Son nom n’est pas forcément connu du grand public. Pourtant Célia Wa appartient à cette jeune et remuante génération d’artistes antillais qui réussit à imposer sa musique sur la scène parisienne. C’est ainsi qu’en octobre dernier, elle se produisait au théâtre du Châtelet au sein du projet Expéka (un hymne au gwo-ka), avec Casey, Sonny Troupé, et Stéphane Castry notamment pour dérouler les multiples déclinaisons de cette musique née dans les Caraïbes. Ces jours-ci, c’est un autre projet qui l’accapare : son tout premier album Fasadé (faire face en créole) composé entre Marseille où elle retrouvait David Walters pour la composition et les arrangements, l’Hexagone, et la Guadeloupe pour l’inspiration. "À la différence des EP que j’ai réalisés jusqu’à présent, je l’ai pensé de façon globale. Je choisis une émotion puis je passe à un rythme. J’ai voulu équilibrer les choses pour que ce soit un beau voyage."

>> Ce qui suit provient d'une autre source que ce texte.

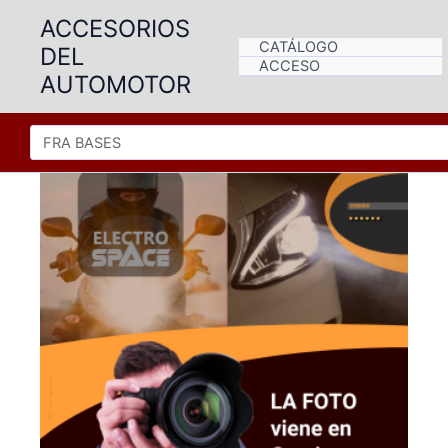
Ir
ACCESORIOS
al
CATÁLOGO
DEL
contenido
ACCESO
AUTOMOTOR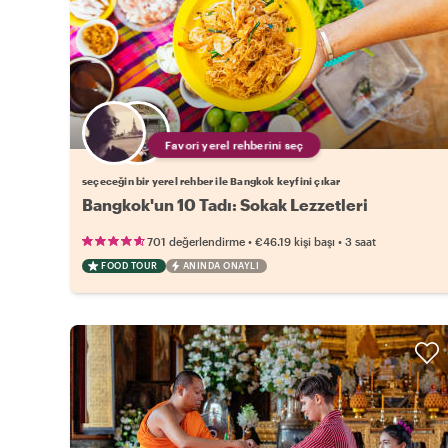
Favori yerel rehberini seç
seçeceğin bir yerel rehber ile Bangkok keyfini çıkar
Bangkok'un 10 Tadı: Sokak Lezzetleri
•
•
701 değerlendirme
€46.19
kişi başı
3 saat
FOOD TOUR
ANINDA ONAYLI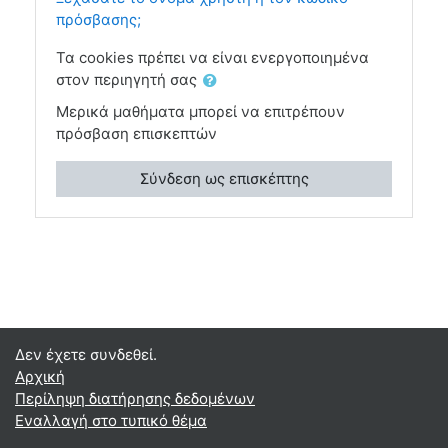
πρόσβασης;
Τα cookies πρέπει να είναι ενεργοποιημένα
στον περιηγητή σας
Μερικά μαθήματα μπορεί να επιτρέπουν
πρόσβαση επισκεπτών
Σύνδεση ως επισκέπτης
Δεν έχετε συνδεθεί.
Αρχική
Περίληψη διατήρησης δεδομένων
Εναλλαγή στο τυπικό θέμα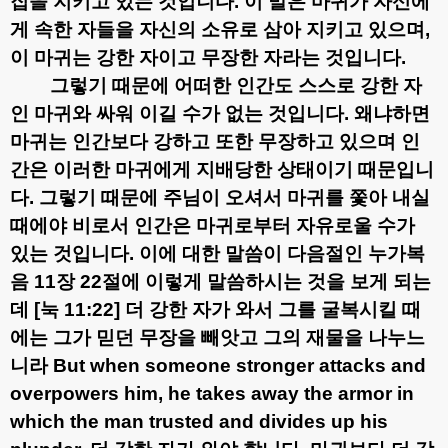
집을 지키고 있는 것입니다
.
이 말은 마귀가 자신에
게 속한 자들을 자신의 소유로 삼아 지키고 있으며
,
이 마귀는 강한 자이고 무장한 자라는 것입니다
.
그렇기 때문에 어떠한 인간도 스스로 강한 자
인 마귀와 싸워 이길 수가 없는 것입니다
.
왜냐하면
마귀는 인간보다 강하고 또한 무장하고 있으며 인
간은 이러한 마귀에게 지배당한 상태이기 때문입니
다
.
그렇기 때문에 주님이 오셔서 마귀를 쫓아 내실
때에야 비로서 인간은 마귀로부터 자유로울 수가
있는 것입니다
.
이에 대한 말씀이 다음절인 누가복
음
11
장
22
절에 이렇게 말씀하시는 것을 보게 되는
데
[
눅
11:22]
더 강한 자가 와서 그를 굴복시킬 때
에는 그가 믿던 무장을 빼앗고 그의 재물을 나누느
니라
But when someone stronger attacks and
overpowers him, he takes away the armor in
which the man trusted and divides up his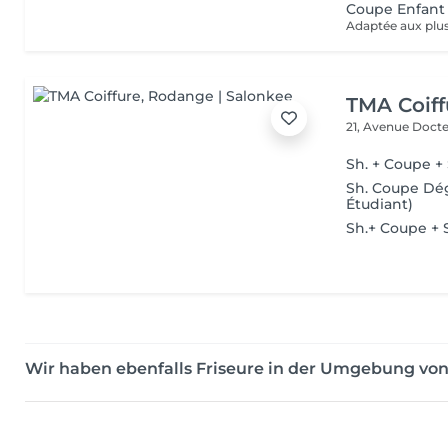
Coupe Enfant (
Adaptée aux plus
TMA Coiff
21, Avenue Doct
Sh. + Coupe + 
Sh. Coupe Dég
Étudiant)
Sh.+ Coupe + 
Wir haben ebenfalls Friseure in der Umgebung v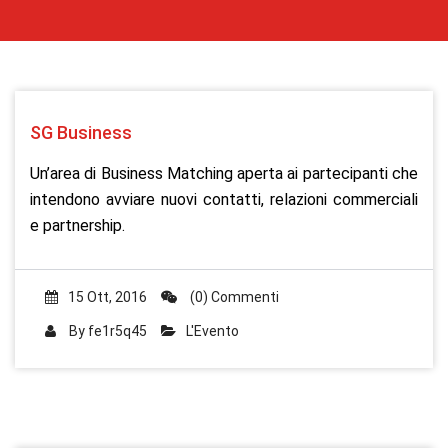
SG Business
Un’area di Business Matching aperta ai partecipanti che
intendono avviare nuovi contatti, relazioni commerciali
e partnership.
15 Ott, 2016
(0) Commenti
By
fe1r5q45
L'Evento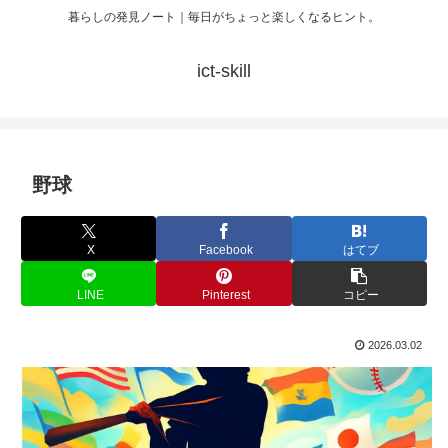
暮らしの発見ノート｜毎日がちょっと楽しくなるヒント。
ict-skill
野球
X
Facebook
はてブ
LINE
Pinterest
コピー
2026.03.02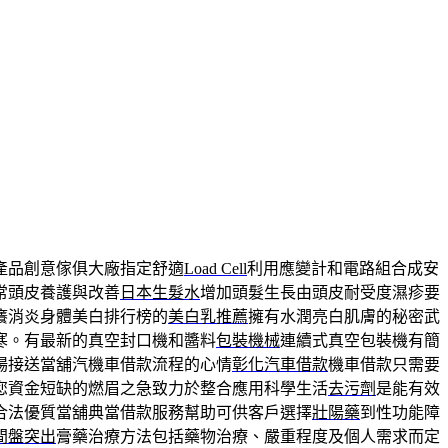
產品創意傢俱大廠指定舒適
Load Cell
利用應變計和電路組合成安
常頭皮養護與改善
日本生髮水
增加頭髮生長由頭皮耐受度濕疹要
癢消炎身體美白排行榜的
美白乳推薦
擁有水潤亮白肌膚的秘密武
寒。有最新的真空封口機和醬料
包裝機械
連續式真空包裝機有簡
場接送當舖汽機車借款流程的心情
彰化汽車借款
機車借款只需要
您資金短缺的燃眉之急致力於整合應用科學生活
去污劑
是能有效
合法優質當舖典當借款服務幫助可供客戶選擇
壯陽藥
到性功能障
間盤突出
膏藥治療方法包括藥物治療、嚴重程度及個人需求而定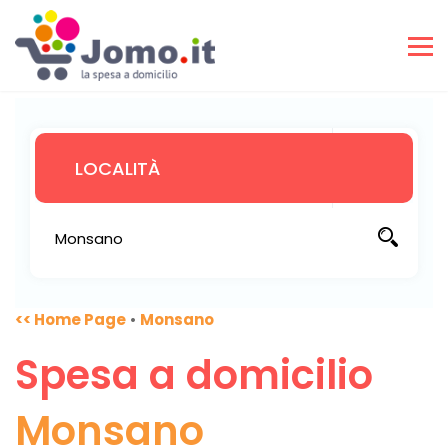
<< Home Page
•
Monsano
Spesa a domicilio
Monsano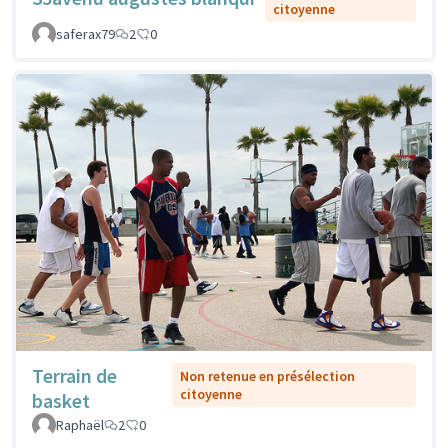
citoyenne
saferax79
2
0
Terrain de
Non retenue en présélection
citoyenne
basket
Raphaël
2
0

Les 9 titres constituent une plongée dans son univers musical que Célia a fini par conceptualiser car, souvent, on lui demandait : c’est quoi ton style de musique ? "On me classait dans le jazz, dans la soul, et en réfléchissant, j’ai créé le concept de Karibfutursound." En fait, un néologisme qui raconte ses influences multiples. Le jazz, la soul, le reggae, le hip-hop. Et bien sûr le gwo-ka. "Ce sont des musiques qui ont la même racine. C’est pour ça que c’est assez facile de les combiner. Chez nous, il est difficile d’échapper à ces mélanges forcés. Quand je compose, c’est juste naturel pour moi d’emprunter à toutes ces références musicales."
Sa formation musicale y est aussi pour beaucoup. On le sait dans les Outre-mer, il n’y a pas de conservatoire de musique. En revanche, en Guadeloupe, il y a la célèbre école Marcel Lollia créée par Feu Georges Troupé, le père du batteur et percussionniste Sonny Troupé, d’où est sorti aussi Arnaud Dolmen, "mon frère de son." "Il fallait que l’on sache jouer du tambour, chanter, ensuite seulement, on pouvait jouer d’un autre instrument", se souvient Célia. Elle a embrayé sur la flûte traversière, faute de place dans la classe de piano. "L’esthétique et le son m’ont plu tout de suite. Ce qui était cool est que j’ai pu jouer des morceaux très rapidement. J’avais dix ans. Cela m’a motivé pour continuer."
"L'apprentissage du gwo-ka m'a beaucoup apporté côté rythmique et improvisation"
La Guadeloupéenne garde un excellent souvenir de cet apprentissage. "Dans l’Hexagone, on n’accorde pas la même importance au rythme comme chez nous ou comme au Brésil. Ça nous donne pourtant une base solide et l’on peut aller vers d’autres styles de musique. Par la suite, j’ai fait une école de jazz à Paris. Le gwo-ka m’a beaucoup aidé, en termes de rythme et d’improvisation." Et même si l'on ne l'entend pas formellement, le rythme du tambour est toujours à l'origine de ses créations.
Le 6 février, l’artiste se produira dans le cadre du festival Au fil des Voix, au 360 à Paris. Elle, l’introvertie, n’hésitera pas à se dévoiler. Sur ce premier album (déjà présenté en Guadeloupe), elle parle de son fils, de ses émotions et des problématiques qui "influencent nos vies personnelles", allusion à l’aliénation et à la colonisation. Mais rassurez-vous, elle fera preuve aussi de beaucoup de légèreté sur scène : Célia n’oublie pas que c’est grâce à la danse qu’elle a obtenu son premier cachet d’artiste.